Problem requirements: From the records below, output exactly the lines running from the line containing "detected via surface-enhanced" through the line containing "into any new", and no others.

Data shown:
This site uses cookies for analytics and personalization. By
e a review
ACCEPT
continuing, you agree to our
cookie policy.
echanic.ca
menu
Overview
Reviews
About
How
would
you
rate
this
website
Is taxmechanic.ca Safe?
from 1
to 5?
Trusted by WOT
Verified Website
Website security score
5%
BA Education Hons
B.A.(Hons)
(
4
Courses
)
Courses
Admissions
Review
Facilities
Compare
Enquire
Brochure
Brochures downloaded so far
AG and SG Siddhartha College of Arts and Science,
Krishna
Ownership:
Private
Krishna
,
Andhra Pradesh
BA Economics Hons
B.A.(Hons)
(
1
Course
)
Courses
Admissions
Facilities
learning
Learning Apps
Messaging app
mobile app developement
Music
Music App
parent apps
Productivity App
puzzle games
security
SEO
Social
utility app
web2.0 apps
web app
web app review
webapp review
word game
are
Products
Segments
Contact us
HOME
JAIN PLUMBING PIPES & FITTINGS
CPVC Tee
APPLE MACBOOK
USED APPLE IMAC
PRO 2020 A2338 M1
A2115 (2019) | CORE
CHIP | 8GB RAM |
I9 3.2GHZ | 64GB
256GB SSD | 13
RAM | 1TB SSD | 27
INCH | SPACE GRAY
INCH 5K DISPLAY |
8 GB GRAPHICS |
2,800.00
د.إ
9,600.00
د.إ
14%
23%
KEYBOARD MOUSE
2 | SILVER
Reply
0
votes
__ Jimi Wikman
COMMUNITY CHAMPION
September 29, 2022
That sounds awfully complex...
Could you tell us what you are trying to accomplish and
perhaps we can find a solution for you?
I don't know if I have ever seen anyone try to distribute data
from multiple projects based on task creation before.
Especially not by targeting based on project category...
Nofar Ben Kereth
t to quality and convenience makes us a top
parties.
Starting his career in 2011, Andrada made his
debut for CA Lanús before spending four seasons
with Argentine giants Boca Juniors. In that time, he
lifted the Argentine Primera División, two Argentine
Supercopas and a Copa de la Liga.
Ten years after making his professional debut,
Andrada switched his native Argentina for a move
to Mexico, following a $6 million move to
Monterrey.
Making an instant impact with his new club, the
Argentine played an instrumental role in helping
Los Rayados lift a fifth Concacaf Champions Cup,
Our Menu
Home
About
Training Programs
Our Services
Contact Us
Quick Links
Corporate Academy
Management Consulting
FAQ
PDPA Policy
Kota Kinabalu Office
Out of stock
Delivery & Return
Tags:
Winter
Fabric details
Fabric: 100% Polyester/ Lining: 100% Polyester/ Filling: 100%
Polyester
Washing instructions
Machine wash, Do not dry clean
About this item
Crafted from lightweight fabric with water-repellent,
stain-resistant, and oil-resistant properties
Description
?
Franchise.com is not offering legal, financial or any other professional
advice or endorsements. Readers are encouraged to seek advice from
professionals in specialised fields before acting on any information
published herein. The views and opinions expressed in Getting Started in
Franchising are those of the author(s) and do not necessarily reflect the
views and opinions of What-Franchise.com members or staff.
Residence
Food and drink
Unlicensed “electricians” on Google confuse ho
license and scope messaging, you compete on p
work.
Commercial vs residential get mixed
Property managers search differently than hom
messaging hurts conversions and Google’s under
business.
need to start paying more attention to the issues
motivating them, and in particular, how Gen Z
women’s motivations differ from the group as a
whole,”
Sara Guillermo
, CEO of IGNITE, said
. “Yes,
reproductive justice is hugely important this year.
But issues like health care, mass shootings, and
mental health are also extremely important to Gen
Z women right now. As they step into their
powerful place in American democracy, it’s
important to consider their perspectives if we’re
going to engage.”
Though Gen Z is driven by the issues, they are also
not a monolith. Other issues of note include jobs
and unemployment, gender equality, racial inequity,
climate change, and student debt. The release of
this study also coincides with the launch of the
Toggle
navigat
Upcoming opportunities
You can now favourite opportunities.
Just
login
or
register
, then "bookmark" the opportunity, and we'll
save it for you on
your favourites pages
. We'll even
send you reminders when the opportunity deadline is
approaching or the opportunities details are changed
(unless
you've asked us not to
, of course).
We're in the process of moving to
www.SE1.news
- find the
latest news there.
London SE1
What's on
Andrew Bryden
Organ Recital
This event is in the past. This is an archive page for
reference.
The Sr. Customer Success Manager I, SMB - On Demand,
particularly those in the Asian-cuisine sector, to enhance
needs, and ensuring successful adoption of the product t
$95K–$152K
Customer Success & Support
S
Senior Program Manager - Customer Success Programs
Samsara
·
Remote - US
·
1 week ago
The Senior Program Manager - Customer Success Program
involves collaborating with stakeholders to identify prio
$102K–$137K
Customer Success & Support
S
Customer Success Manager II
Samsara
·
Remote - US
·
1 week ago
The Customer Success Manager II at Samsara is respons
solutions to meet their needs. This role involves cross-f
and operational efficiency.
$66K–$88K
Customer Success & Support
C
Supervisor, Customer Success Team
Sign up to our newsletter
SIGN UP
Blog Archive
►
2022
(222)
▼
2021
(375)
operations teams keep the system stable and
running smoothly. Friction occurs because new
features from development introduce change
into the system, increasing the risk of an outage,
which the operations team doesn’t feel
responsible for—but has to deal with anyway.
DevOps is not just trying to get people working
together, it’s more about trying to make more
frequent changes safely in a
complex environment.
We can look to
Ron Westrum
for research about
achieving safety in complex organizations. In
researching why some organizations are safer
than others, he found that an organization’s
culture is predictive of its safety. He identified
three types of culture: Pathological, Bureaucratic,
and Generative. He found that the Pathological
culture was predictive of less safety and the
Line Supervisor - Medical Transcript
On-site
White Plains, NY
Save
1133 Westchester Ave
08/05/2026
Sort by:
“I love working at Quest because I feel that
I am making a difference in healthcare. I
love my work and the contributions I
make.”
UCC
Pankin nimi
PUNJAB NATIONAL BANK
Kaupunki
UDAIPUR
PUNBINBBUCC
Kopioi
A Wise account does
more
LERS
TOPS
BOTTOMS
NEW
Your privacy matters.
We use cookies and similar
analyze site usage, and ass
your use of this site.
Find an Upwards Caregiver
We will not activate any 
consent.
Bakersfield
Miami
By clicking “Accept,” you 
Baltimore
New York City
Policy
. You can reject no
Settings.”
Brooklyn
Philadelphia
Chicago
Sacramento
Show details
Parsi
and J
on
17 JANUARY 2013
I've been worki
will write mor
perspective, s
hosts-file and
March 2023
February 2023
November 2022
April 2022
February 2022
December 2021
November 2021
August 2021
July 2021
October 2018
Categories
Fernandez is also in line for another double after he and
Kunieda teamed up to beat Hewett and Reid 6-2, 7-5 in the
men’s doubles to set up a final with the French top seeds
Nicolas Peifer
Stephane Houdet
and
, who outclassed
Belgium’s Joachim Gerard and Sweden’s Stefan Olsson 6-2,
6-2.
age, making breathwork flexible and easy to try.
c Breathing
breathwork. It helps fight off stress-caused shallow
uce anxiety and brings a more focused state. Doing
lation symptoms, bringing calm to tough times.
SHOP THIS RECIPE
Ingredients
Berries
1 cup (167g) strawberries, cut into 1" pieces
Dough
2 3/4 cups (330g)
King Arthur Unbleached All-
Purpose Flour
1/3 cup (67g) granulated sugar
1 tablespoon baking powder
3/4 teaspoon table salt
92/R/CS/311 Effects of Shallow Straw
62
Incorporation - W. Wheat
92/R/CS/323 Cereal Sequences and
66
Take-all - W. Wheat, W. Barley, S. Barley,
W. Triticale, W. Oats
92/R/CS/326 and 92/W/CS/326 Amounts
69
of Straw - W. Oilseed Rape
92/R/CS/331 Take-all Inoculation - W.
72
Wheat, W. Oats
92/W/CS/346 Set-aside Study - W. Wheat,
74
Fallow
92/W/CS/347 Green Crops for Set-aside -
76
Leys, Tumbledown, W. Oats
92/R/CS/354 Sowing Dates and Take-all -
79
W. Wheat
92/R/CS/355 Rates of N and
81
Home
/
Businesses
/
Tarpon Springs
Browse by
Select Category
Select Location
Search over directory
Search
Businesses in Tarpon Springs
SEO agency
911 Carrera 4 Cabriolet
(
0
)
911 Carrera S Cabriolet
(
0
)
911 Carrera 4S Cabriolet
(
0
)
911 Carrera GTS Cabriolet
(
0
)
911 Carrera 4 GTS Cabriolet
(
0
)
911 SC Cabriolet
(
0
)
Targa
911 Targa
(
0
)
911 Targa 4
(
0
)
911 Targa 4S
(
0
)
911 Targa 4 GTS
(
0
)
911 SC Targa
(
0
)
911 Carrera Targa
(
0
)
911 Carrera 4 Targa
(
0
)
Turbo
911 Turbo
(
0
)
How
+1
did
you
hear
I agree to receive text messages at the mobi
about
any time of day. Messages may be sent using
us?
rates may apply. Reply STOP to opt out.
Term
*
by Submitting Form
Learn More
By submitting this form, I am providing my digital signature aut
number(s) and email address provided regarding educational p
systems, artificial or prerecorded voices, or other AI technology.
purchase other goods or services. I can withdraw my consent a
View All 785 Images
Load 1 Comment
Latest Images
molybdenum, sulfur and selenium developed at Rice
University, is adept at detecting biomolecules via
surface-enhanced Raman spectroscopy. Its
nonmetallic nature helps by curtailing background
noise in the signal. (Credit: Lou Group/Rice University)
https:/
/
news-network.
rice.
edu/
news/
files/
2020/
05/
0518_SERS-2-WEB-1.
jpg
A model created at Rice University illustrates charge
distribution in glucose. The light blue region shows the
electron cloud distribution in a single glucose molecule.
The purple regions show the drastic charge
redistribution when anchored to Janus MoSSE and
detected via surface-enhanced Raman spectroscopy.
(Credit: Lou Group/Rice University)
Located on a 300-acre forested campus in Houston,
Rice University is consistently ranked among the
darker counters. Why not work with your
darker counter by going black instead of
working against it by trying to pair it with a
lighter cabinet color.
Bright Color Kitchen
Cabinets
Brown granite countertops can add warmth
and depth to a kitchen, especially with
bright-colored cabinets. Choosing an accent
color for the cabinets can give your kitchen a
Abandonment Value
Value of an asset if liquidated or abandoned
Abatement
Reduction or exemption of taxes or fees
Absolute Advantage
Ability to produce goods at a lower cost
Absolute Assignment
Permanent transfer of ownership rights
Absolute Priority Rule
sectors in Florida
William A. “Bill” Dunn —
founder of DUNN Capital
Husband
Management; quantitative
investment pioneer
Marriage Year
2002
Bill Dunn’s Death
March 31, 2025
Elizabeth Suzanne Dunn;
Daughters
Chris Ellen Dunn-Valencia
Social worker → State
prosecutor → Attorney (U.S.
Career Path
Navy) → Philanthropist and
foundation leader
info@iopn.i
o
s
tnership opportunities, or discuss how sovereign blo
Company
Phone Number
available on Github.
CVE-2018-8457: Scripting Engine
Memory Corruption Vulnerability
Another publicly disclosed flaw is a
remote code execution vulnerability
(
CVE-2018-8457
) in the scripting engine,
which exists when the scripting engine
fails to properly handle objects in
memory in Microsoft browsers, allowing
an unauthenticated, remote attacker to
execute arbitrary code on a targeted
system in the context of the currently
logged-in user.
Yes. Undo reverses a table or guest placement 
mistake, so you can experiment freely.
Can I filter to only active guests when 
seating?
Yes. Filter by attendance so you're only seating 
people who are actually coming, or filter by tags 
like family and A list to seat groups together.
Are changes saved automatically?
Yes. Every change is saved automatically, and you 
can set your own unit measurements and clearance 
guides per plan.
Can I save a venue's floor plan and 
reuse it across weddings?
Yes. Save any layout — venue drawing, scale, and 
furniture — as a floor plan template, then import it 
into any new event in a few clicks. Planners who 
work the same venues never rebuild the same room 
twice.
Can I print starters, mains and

Answer to the exercise:
detected via surface-enhanced Raman spectroscopy.
(Credit: Lou Group/Rice University)
Located on a 300-acre forested campus in Houston,
Rice University is consistently ranked among the
darker counters. Why not work with your
darker counter by going black instead of
working against it by trying to pair it with a
lighter cabinet color.
Bright Color Kitchen
Cabinets
Brown granite countertops can add warmth
and depth to a kitchen, especially with
bright-colored cabinets. Choosing an accent
color for the cabinets can give your kitchen a
Abandonment Value
Value of an asset if liquidated or abandoned
Abatement
Reduction or exemption of taxes or fees
Absolute Advantage
Ability to produce goods at a lower cost
Absolute Assignment
Permanent transfer of ownership rights
Absolute Priority Rule
sectors in Florida
William A. “Bill” Dunn —
founder of DUNN Capital
Husband
Management; quantitative
investment pioneer
Marriage Year
2002
Bill Dunn’s Death
March 31, 2025
Elizabeth Suzanne Dunn;
Daughters
Chris Ellen Dunn-Valencia
Social worker → State
prosecutor → Attorney (U.S.
Career Path
Navy) → Philanthropist and
foundation leader
info@iopn.i
o
s
tnership opportunities, or discuss how sovereign blo
Company
Phone Number
available on Github.
CVE-2018-8457: Scripting Engine
Memory Corruption Vulnerability
Another publicly disclosed flaw is a
remote code execution vulnerability
(
CVE-2018-8457
) in the scripting engine,
which exists when the scripting engine
fails to properly handle objects in
memory in Microsoft browsers, allowing
an unauthenticated, remote attacker to
execute arbitrary code on a targeted
system in the context of the currently
logged-in user.
Yes. Undo reverses a table or guest placement 
mistake, so you can experiment freely.
Can I filter to only active guests when 
seating?
Yes. Filter by attendance so you're only seating 
people who are actually coming, or filter by tags 
like family and A list to seat groups together.
Are changes saved automatically?
Yes. Every change is saved automatically, and you 
can set your own unit measurements and clearance 
guides per plan.
Can I save a venue's floor plan and 
reuse it across weddings?
Yes. Save any layout — venue drawing, scale, and 
furniture — as a floor plan template, then import it 
into any new event in a few clicks. Planners who 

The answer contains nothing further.